I do not express any opinion on this aspect, as in my opinion, the order earlier passed is not likely to prejudice the present applicant as only an opportunity of filing fresh application has been given. 11. The orders passed by a Court relating to progress of the suit do not operate as res judicata, though if a similar applica¬tion is already disposed of, ordinarily the Court may for similar reason reject fresh application. That does not mean that the party does not have any right to file fresh application giving better particulars. Notwithstanding the rejection of the earlier petition, the writ petitioner could have filed a fresh petition giving better particulars as to why the documents were required to be called and only such an opportunity has been afforded to the writ petitioner in the earlier order. Since no substantial prejudice has been caused to opposite party No.1, I do not think it necessary in the interest of justice to recall the earlier order. The petition is accordingly rejected. 12. The learned counsel has stated that the party should not suffer for the mistake of a lawyer. In support of such submis¬sion, reference has been made to the decisions reported in AIR 1981 SC 1400 (Rafiq and another v. Munshilal and another) and 1998 (II) OLR 201 (Dr. Pravat Ku. Sahoo v. State Administrative Tribunal and others).
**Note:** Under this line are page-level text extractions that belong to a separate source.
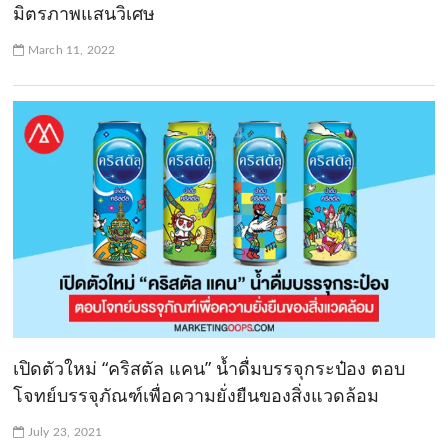
มิตรภาพแสนวิเศษ
March 11, 2022
เปิดตัวใหม่ “คริสตัล แคน” น้ำดื่มบรรจุกระป๋อง ตอบ
โจทย์บรรจุภัณฑ์เพื่อความยั่งยืนของสิ่งแวดล้อม
July 23, 2021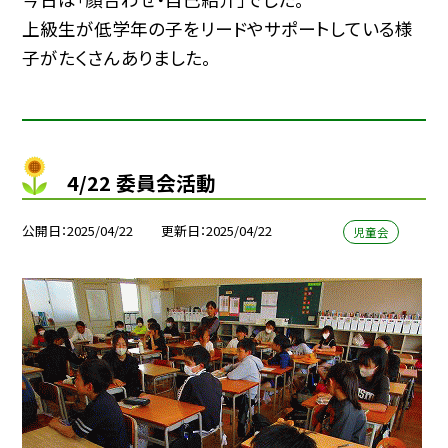
上級生が低学年の子をリードやサポートしている様
子がたくさんありました。
4/22 委員会活動
公開日
2025/04/22
更新日
2025/04/22
児童会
Since no substantial prejudice has been caused to present opposite party No.1, I do not consider it to be a fit case where the aforesaid principle would be applicable. 13. Learned counsel for the applicant stated that the pur¬pose of filing of this application for recalling is to expedite the hearing of the suit. It is stated that a fresh petition for recalling for documents has already been filed and objection by opposite party No.1 has also been filed, but because of the filing of the present petition, the further proceedings in Title Suit No. 118/510 of 1998-94 have been stayed. Since the petition for recalling is now rejected, the trial Court shall now proceed to consider the matter in accordance with law. Urgent certified copy of this order be granted on proper application by tomorrow. Petition rejected.